TESTO DI RIFERIMENTO:

************

Il panorama internazionale del mondo della danza è in lutto.
È morta, oggi 27 maggio a Milano, Carla Fracci, regina indiscussa dei palcoscenici mondiali.
La danza è Carla Fracci, la classe e la grazia sono Carla Fracci.
L’ètoile della Scala lottava da tempo con un tumore.
Ha portato il suo indiscusso talento nei Teatri di tutto il mondo, ma anche fuori degli stessi teatri.
La ballerina sulle punte che danzava con l’anima, consacrata alla storia con la sua meravigliosa interpretazione di Giselle e non solo.
Lei che ci ha emozionato, ci ha fatto commuovere, lei che è stata definita dal New York Times la “prima ballerina assoluta”, lei alla quale scrisse Charlie Chaplin “You are wonderful”.
A soli dieci anni inizia a studiare alla Scuola di danza del Teatro alla Scala. La sua leggerezza nei movimenti colpisce le sue insegnanti Vera Valkova, Edda Martignoni. Negli anni anche il grande regista Luchino Visconti rimane affascinato da così tanta grazia.

La figlia del tranviere e della operaia ha sempre rivendicato le sue umili origini, senza mai farne un mistero.
Un mito che debutta nel 1955 sul palco della Scala che balla con le compagnie internazionali come il London Festival Ballet, per poi arrivare a dirigere degli anni 80 il corpo di ballo del teatro San Carlo di Napoli,il corpo di ballo dell’Arena di Verona e nel 2000 quello del teatro dell’Opera di Roma.
Carla Fracci che come affermato dal Presidente della Repubblica Sergio Mattarella è stata ” Una delle più grandi ballerine classiche dei nostri tempi a livello internazionale che ha onorato con la sua eleganza il suo impegno artistico, frutto di un intenso lavoro il nostro Paese”.

************

DOMANDE DI STUDIO:
1 > Trascrivi il passo del testo su Carla Fracci che comincia con "L’ètoile della Scala" e prosegue fino a "degli stessi teatri.".
2 > Secondo il testo su Carla Fracci, a quale età la ballerina inizia a studiare alla Scuola di danza del Teatro alla Scala?
3 > Prosegui il testo su Carla Fracci dopo la sua ultima frase.

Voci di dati
************

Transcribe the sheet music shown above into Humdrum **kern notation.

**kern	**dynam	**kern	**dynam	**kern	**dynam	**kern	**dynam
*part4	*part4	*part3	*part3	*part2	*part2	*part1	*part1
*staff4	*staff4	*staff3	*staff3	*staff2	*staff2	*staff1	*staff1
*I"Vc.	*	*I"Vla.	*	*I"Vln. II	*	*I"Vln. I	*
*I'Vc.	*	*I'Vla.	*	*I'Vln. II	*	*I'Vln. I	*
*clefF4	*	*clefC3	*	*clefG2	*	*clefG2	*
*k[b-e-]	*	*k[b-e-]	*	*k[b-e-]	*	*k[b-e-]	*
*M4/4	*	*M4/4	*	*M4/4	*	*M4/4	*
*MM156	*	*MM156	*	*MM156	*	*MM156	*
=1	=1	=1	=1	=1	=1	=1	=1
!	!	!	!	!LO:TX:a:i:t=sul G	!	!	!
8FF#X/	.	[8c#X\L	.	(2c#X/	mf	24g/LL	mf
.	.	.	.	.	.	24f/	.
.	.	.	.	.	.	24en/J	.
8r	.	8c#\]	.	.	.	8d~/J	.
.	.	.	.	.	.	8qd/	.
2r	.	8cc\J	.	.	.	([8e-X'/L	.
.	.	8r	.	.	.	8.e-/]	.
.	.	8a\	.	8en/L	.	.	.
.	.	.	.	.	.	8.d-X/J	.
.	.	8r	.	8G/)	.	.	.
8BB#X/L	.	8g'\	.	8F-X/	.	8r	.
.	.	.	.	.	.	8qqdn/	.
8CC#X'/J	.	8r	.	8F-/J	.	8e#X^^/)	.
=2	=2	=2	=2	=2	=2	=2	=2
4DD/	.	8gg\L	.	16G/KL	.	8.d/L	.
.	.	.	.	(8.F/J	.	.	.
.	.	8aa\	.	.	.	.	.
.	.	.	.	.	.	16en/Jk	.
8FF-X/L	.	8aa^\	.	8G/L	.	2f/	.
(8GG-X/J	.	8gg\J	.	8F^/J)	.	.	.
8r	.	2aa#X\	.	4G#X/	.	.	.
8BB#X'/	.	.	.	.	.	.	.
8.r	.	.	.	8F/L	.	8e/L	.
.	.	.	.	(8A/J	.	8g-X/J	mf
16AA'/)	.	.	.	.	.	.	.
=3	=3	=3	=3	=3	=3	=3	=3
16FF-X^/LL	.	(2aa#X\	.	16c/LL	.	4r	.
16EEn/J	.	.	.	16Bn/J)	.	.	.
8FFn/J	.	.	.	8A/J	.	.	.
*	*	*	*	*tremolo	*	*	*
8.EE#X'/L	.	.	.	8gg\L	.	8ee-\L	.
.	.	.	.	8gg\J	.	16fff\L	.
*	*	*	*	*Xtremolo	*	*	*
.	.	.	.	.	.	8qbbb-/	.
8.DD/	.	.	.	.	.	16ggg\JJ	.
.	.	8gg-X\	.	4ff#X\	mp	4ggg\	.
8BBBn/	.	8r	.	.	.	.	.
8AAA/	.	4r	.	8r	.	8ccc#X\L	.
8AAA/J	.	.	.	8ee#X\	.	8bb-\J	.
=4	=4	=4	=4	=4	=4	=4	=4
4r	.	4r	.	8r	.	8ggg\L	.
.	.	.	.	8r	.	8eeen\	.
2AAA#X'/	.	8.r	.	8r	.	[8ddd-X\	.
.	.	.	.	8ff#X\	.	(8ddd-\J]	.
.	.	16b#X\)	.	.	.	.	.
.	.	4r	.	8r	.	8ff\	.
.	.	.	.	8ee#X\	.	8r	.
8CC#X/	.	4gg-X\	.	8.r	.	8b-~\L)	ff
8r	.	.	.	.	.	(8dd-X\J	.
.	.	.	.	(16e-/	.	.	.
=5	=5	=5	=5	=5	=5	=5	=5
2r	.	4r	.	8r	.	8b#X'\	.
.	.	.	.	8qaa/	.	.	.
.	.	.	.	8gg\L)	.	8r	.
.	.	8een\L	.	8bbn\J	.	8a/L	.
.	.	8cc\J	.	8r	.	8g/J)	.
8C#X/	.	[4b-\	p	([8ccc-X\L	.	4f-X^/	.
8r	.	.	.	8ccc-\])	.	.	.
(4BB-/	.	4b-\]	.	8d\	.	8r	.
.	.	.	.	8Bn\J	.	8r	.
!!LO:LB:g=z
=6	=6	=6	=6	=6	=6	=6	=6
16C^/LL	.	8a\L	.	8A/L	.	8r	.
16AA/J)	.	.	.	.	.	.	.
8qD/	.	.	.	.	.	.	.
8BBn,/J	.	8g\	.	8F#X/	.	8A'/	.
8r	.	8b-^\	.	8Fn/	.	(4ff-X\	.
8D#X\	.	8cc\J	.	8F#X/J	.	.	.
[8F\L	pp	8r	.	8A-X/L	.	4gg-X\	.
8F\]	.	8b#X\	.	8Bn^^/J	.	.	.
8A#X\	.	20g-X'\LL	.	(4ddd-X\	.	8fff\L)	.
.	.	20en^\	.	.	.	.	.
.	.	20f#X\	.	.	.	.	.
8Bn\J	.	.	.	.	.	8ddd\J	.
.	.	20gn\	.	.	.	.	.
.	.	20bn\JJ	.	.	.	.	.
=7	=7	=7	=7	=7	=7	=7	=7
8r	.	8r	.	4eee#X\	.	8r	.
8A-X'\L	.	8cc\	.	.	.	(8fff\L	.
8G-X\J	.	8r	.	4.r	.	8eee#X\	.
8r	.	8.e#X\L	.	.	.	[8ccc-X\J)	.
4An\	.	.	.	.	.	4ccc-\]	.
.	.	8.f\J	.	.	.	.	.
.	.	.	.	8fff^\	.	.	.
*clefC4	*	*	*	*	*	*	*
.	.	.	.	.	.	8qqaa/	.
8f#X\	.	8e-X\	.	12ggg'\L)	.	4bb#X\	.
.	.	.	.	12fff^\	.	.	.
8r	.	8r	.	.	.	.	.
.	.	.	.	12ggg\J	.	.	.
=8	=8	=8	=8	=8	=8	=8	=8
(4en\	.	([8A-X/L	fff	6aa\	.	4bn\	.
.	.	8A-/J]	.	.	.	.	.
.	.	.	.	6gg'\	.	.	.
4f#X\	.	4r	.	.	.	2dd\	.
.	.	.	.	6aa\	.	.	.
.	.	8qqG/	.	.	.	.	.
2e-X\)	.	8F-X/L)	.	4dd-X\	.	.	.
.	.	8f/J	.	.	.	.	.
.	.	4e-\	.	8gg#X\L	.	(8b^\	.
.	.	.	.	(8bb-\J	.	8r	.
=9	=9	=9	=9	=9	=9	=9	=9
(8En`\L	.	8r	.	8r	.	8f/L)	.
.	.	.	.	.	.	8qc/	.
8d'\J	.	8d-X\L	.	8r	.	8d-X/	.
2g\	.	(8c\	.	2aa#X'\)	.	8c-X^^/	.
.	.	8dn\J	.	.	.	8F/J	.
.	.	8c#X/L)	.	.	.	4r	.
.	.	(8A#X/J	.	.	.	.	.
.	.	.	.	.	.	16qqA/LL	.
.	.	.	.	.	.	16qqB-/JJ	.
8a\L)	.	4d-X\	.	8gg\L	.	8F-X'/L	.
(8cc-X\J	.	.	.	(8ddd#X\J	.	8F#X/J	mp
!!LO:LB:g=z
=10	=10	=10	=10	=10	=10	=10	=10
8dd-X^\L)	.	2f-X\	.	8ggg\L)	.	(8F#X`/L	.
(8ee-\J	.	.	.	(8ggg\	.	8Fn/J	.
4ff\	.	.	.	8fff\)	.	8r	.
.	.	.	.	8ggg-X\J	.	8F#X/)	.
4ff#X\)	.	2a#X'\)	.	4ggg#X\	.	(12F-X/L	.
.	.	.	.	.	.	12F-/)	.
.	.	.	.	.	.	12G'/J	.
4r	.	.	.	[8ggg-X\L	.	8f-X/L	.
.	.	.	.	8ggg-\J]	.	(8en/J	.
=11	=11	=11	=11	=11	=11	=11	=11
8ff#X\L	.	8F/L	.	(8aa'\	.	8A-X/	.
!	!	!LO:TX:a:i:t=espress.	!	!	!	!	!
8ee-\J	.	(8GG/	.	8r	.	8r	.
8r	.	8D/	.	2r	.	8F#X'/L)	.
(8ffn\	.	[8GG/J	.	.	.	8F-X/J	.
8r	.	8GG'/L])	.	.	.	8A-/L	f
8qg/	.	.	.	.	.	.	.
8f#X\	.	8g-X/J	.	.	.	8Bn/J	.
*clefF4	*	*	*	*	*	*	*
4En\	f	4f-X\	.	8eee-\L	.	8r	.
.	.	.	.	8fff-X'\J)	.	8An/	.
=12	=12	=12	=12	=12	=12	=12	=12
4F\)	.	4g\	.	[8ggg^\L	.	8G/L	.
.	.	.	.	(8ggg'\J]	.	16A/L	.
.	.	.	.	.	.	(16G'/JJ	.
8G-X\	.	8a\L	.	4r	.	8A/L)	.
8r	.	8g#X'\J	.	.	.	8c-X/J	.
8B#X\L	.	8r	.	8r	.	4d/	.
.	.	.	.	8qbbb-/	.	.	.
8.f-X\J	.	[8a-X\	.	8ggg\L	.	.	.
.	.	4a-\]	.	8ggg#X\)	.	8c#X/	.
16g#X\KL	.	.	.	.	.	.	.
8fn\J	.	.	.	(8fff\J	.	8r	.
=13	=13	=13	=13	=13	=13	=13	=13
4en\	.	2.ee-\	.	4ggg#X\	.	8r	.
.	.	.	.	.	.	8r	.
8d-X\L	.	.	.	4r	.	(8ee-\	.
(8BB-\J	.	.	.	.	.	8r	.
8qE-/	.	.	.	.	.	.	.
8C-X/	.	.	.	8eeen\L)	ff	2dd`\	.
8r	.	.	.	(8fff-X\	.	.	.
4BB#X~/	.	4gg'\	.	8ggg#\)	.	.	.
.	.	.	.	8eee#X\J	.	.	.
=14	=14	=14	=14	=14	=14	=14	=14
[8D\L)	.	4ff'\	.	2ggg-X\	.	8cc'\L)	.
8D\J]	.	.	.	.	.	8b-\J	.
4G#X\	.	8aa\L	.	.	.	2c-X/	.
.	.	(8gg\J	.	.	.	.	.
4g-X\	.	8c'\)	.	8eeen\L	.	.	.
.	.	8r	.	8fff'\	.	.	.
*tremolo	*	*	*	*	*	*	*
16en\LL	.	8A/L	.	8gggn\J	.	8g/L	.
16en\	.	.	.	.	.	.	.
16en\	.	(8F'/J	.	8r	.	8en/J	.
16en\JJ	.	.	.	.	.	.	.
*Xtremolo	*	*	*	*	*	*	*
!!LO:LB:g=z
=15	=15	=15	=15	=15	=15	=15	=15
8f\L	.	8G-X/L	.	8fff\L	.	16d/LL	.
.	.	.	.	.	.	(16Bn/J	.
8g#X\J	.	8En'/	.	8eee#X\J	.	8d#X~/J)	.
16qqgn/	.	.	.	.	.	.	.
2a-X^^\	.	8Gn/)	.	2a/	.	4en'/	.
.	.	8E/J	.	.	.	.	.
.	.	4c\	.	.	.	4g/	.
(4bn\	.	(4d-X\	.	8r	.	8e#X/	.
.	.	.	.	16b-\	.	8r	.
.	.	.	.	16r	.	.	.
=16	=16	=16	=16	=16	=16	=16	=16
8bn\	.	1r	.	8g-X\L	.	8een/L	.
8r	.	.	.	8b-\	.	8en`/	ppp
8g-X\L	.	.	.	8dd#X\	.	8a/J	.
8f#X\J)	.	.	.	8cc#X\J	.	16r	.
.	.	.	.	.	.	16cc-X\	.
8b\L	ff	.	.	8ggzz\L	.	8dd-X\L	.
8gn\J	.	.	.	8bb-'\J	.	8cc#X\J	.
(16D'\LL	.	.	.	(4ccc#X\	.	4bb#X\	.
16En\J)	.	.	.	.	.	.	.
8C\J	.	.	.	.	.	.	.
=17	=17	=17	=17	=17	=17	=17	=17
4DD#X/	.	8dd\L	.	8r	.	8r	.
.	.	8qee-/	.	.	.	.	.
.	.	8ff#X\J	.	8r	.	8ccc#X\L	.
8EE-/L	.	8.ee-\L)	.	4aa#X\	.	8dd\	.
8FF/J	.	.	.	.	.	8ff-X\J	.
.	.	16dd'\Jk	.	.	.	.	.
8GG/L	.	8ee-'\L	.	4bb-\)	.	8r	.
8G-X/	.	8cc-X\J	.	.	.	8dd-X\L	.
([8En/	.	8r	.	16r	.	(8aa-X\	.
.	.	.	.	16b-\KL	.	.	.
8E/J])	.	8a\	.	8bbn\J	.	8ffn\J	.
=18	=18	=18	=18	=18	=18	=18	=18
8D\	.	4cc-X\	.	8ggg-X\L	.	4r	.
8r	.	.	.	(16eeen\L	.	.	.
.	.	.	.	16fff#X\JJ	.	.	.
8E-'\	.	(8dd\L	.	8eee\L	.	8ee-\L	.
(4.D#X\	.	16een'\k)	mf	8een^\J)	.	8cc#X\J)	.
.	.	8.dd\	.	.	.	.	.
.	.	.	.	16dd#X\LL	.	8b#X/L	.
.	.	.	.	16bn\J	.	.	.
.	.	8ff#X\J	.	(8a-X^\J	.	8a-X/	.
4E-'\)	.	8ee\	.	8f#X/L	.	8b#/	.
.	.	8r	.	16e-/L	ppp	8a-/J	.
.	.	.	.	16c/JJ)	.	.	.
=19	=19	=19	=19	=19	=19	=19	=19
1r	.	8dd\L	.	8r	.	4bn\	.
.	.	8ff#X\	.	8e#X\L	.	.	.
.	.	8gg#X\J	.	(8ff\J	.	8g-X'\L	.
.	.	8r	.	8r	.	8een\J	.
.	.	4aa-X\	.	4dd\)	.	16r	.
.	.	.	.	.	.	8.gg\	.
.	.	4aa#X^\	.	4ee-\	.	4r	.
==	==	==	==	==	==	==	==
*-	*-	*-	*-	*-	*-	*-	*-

************

RISPOSTE AGLI ESERCIZI:
1 >
L’ètoile della Scala lottava da tempo con un tumore.
Ha portato il suo indiscusso talento nei Teatri di tutto il mondo, ma anche fuori degli stessi teatri.

2 > A soli dieci anni.

3 >
Tutto frutto di enormi sacrifici, di tenacia come ha dichiarato: “È è stato difficile resistere lottare affrontare i momenti bui, andare oltre”.

poi
Carla Fracci ha danzato accanto a ballerini come Rudolf Nureyev, Erik Bruhn, Paolo Bortoluzzi, per citarne alcuni.
Ma anche Fracci moglie nel 1964 del regista Beppe Menegatti, dal quale ha un figlio, Francesco, divenuto regista della maggior parte degli spettacoli da lei interpretati.
Nel 1994 è nominata membro dell’Accademia di Belle Arti di Brera. L’anno seguente è eletta presidente dell’associazione ambientalista “Altritalia Ambiente”. Nel 2003 le viene conferita l’onoreficenza italiana Cavaliere di Gran Croce. Nel 2004 viene nominata Ambasciatrice di buona volontà della Fao.
Carla Fracci, sempre di bianco vestita, simbolo della danza, che ha saputo ispirare generazioni di giovani ma non soltanto nel mondo della stessa danza.
Addio Carla Fracci ètoile della danza. Divina ed eterna.